This exercise asks for a copy of each line in the records below with the word "Document" in it.

(DATA FOR THIS EXERCISE begins)

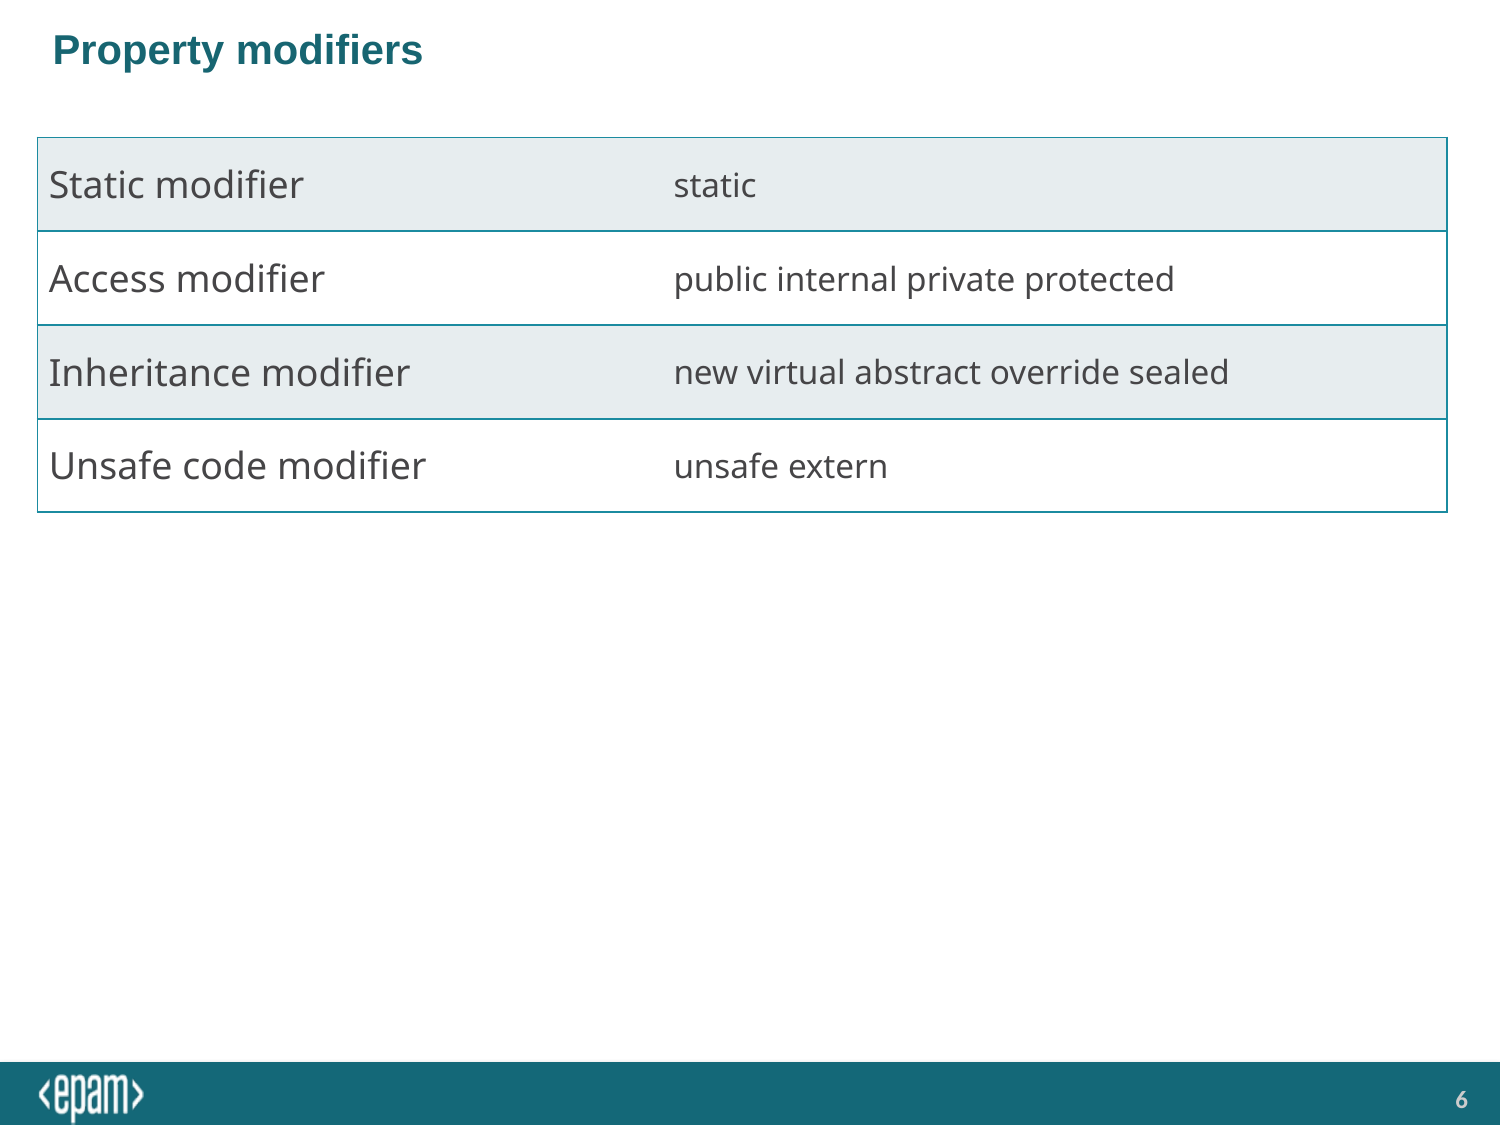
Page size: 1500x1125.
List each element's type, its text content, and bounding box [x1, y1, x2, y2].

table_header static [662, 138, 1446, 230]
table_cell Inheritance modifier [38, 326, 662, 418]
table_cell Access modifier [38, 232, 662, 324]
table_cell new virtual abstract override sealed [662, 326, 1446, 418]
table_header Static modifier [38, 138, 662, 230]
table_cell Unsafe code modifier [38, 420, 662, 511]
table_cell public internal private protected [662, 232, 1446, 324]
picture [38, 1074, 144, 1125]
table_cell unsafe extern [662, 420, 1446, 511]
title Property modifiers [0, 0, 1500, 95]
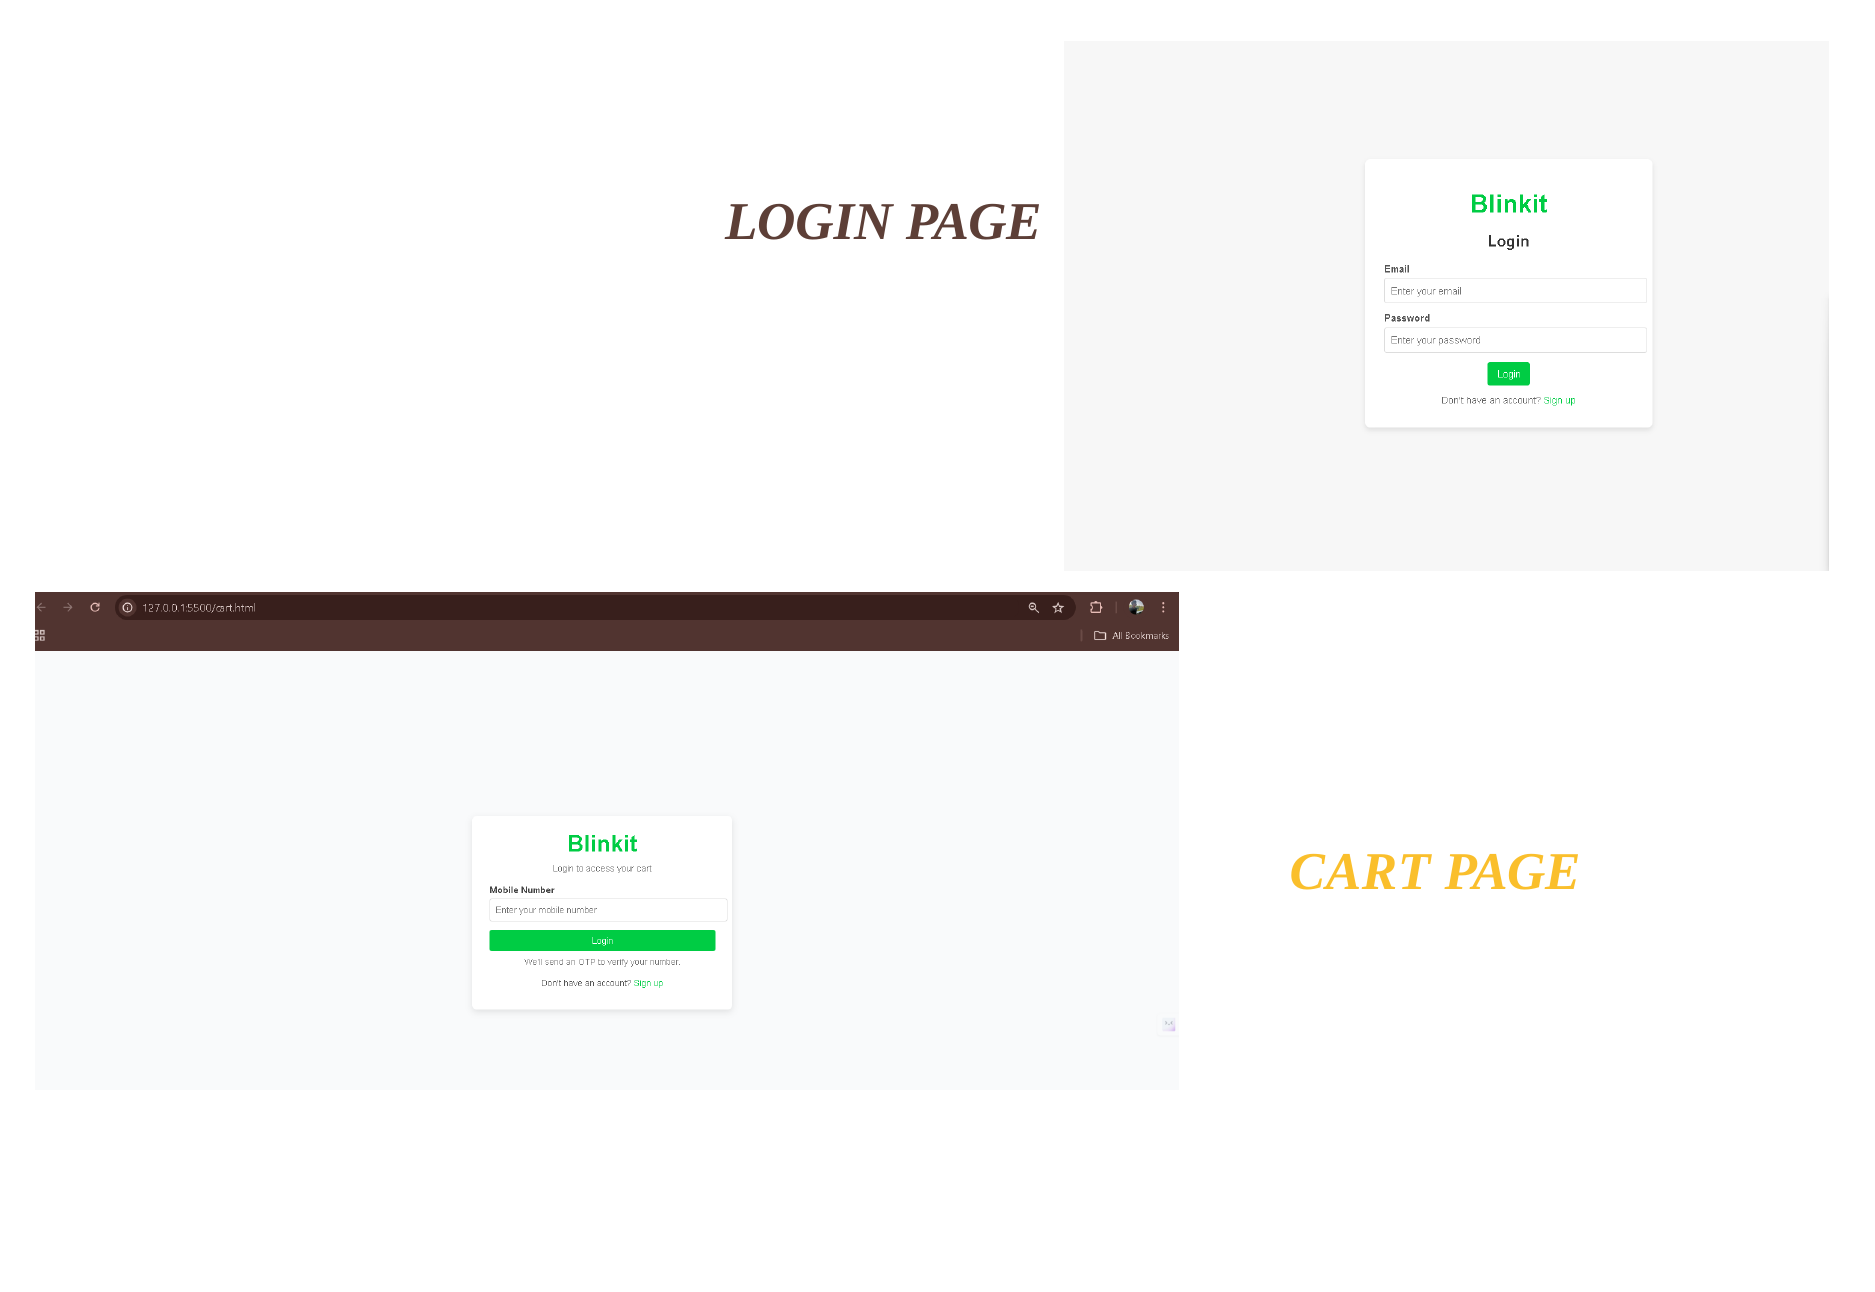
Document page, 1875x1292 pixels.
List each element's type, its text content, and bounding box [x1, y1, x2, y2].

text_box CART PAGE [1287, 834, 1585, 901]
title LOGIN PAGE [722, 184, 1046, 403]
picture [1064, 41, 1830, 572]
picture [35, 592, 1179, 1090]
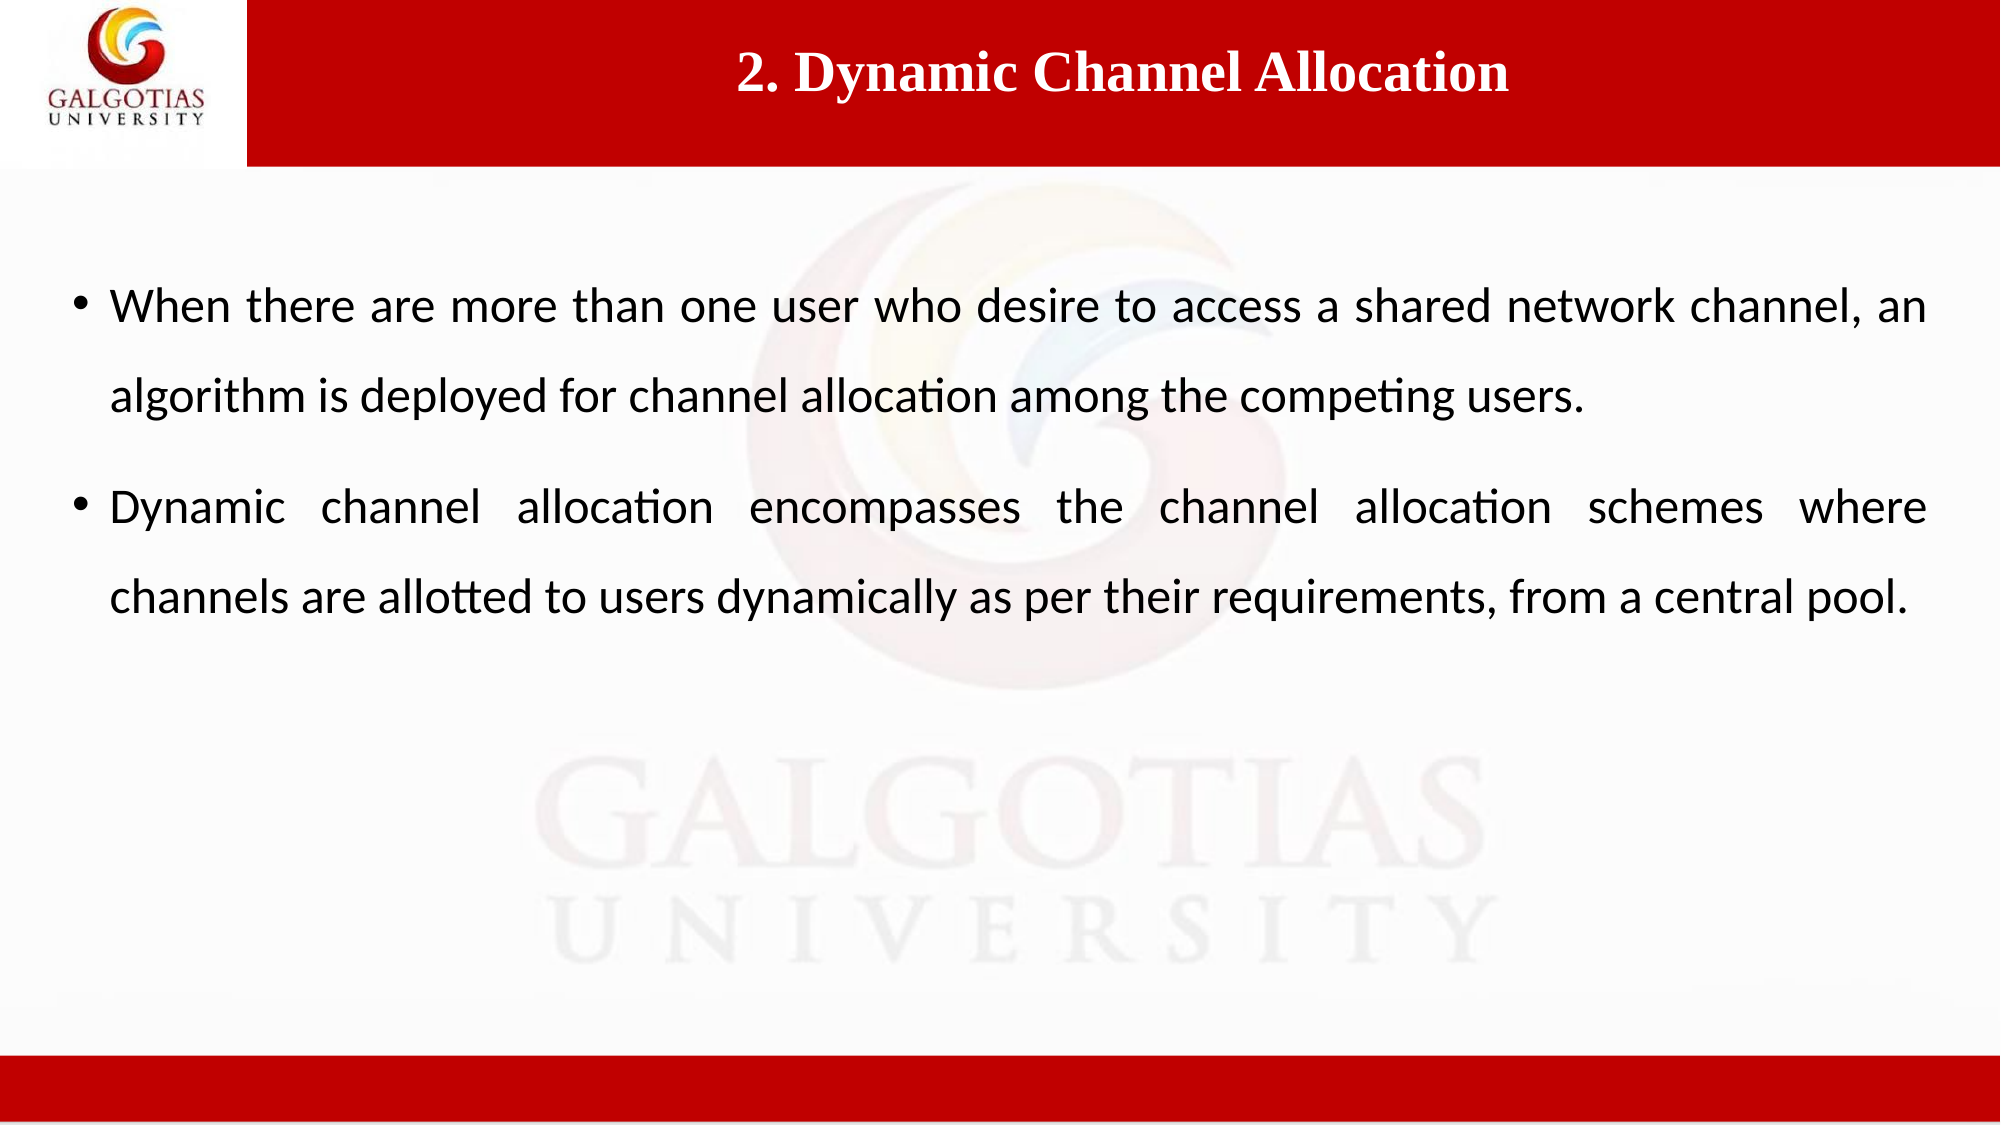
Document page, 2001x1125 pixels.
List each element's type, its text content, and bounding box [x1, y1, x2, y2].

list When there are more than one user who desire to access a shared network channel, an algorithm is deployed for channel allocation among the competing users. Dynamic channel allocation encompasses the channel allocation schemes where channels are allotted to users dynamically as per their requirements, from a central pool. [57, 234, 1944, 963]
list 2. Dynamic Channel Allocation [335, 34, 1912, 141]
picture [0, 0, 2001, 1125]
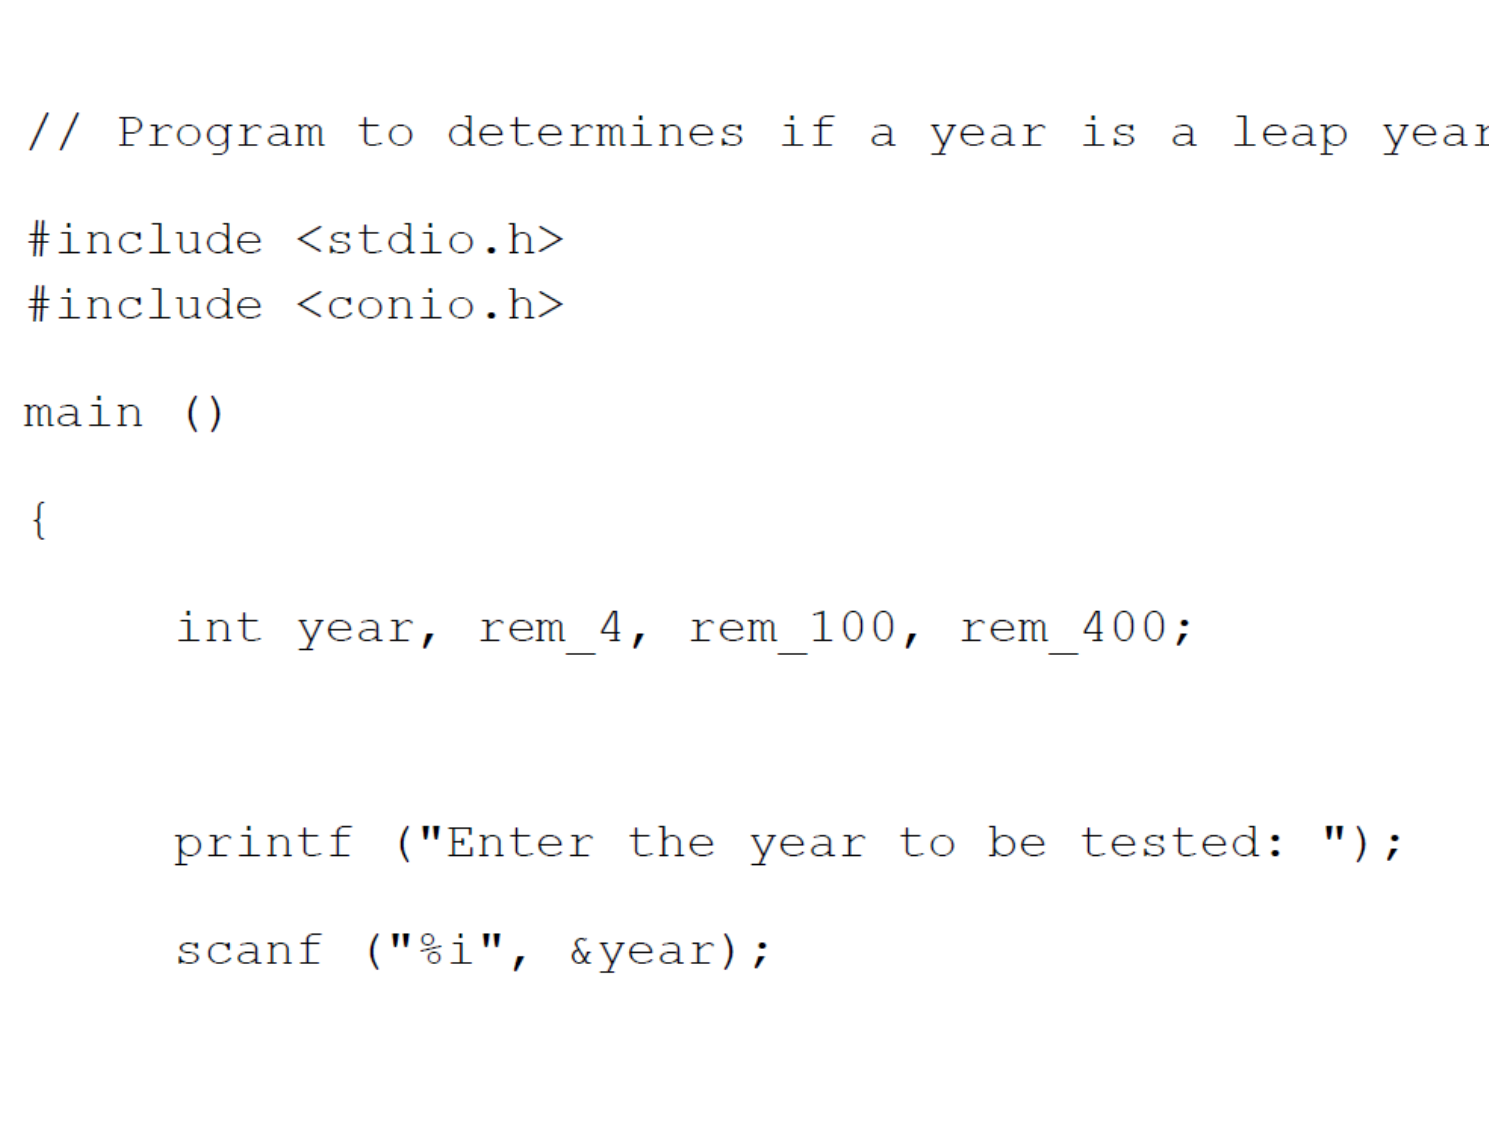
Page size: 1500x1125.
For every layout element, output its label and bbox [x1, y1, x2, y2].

(DATA FOR THIS EXERCISE ends)

RESPONSE TO THIS TASK:
Document page, 1875x1292 pixels.
Document page, 2001x1125 pixels.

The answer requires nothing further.